Problem →
When the line containing "urothelial carcinoma (high-grade)" is found in the data below, copy it and each line after it through the line containing "analysis of malignant", exactly and with no others.

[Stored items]
= = =
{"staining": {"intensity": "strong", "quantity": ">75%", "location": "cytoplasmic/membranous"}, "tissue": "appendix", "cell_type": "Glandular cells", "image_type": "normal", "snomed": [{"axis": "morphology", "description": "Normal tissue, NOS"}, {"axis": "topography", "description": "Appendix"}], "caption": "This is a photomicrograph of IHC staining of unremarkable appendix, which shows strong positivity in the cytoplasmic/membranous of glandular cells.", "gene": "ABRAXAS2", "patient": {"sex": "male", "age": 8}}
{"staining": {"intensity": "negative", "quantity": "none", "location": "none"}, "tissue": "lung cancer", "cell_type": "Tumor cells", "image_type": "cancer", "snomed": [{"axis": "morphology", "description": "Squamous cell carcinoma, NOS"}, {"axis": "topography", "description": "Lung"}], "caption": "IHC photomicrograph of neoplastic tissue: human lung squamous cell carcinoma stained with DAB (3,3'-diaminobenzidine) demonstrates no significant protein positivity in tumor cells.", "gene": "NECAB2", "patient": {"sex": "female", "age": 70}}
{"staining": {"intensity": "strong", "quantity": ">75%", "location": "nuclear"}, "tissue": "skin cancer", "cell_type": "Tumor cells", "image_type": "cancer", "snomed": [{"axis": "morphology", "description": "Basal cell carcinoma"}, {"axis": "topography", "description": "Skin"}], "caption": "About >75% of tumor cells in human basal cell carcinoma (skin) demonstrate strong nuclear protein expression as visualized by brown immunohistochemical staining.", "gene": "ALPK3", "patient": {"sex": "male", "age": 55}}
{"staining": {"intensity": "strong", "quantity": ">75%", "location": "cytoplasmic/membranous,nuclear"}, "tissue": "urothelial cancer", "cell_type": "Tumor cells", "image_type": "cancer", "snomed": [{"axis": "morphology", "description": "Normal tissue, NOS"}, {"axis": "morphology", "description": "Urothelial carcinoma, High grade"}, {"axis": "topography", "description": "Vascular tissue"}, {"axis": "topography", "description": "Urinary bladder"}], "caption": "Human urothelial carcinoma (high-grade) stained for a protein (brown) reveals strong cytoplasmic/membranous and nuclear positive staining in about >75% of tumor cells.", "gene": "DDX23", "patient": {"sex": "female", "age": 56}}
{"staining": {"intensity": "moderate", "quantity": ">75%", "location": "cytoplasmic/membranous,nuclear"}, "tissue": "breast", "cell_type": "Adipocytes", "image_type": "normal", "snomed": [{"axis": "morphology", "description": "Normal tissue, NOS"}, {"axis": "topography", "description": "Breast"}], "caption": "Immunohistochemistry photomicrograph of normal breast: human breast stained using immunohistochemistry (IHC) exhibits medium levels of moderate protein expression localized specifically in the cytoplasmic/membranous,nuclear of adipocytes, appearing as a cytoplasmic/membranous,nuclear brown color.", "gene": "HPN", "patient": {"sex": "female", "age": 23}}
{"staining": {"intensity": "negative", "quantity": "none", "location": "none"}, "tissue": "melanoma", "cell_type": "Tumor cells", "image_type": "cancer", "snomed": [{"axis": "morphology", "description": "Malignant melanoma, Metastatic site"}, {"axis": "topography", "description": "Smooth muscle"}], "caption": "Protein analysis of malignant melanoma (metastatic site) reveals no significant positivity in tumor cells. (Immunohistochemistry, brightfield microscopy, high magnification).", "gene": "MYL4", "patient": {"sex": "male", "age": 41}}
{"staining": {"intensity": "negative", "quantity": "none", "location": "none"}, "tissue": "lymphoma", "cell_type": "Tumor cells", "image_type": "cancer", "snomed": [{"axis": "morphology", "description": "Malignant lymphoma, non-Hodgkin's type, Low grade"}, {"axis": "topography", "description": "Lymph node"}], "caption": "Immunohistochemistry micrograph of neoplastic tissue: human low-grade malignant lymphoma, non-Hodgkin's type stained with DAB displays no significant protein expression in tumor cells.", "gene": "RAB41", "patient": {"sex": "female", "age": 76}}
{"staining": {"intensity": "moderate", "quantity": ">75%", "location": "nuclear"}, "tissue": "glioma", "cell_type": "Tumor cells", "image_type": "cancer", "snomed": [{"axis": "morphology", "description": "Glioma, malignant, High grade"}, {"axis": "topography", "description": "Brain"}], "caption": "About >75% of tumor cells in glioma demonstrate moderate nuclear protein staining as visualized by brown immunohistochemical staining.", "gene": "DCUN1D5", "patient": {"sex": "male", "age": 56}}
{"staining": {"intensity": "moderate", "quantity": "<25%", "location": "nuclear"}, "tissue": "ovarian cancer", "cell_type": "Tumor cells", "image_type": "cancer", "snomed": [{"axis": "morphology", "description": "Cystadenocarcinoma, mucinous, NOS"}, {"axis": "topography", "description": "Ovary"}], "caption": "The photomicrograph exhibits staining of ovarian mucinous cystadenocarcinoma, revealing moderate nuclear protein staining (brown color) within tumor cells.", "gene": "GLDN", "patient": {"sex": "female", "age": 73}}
= = =
Result of this exercise →
{"staining": {"intensity": "strong", "quantity": ">75%", "location": "cytoplasmic/membranous,nuclear"}, "tissue": "urothelial cancer", "cell_type": "Tumor cells", "image_type": "cancer", "snomed": [{"axis": "morphology", "description": "Normal tissue, NOS"}, {"axis": "morphology", "description": "Urothelial carcinoma, High grade"}, {"axis": "topography", "description": "Vascular tissue"}, {"axis": "topography", "description": "Urinary bladder"}], "caption": "Human urothelial carcinoma (high-grade) stained for a protein (brown) reveals strong cytoplasmic/membranous and nuclear positive staining in about >75% of tumor cells.", "gene": "DDX23", "patient": {"sex": "female", "age": 56}}
{"staining": {"intensity": "moderate", "quantity": ">75%", "location": "cytoplasmic/membranous,nuclear"}, "tissue": "breast", "cell_type": "Adipocytes", "image_type": "normal", "snomed": [{"axis": "morphology", "description": "Normal tissue, NOS"}, {"axis": "topography", "description": "Breast"}], "caption": "Immunohistochemistry photomicrograph of normal breast: human breast stained using immunohistochemistry (IHC) exhibits medium levels of moderate protein expression localized specifically in the cytoplasmic/membranous,nuclear of adipocytes, appearing as a cytoplasmic/membranous,nuclear brown color.", "gene": "HPN", "patient": {"sex": "female", "age": 23}}
{"staining": {"intensity": "negative", "quantity": "none", "location": "none"}, "tissue": "melanoma", "cell_type": "Tumor cells", "image_type": "cancer", "snomed": [{"axis": "morphology", "description": "Malignant melanoma, Metastatic site"}, {"axis": "topography", "description": "Smooth muscle"}], "caption": "Protein analysis of malignant melanoma (metastatic site) reveals no significant positivity in tumor cells. (Immunohistochemistry, brightfield microscopy, high magnification).", "gene": "MYL4", "patient": {"sex": "male", "age": 41}}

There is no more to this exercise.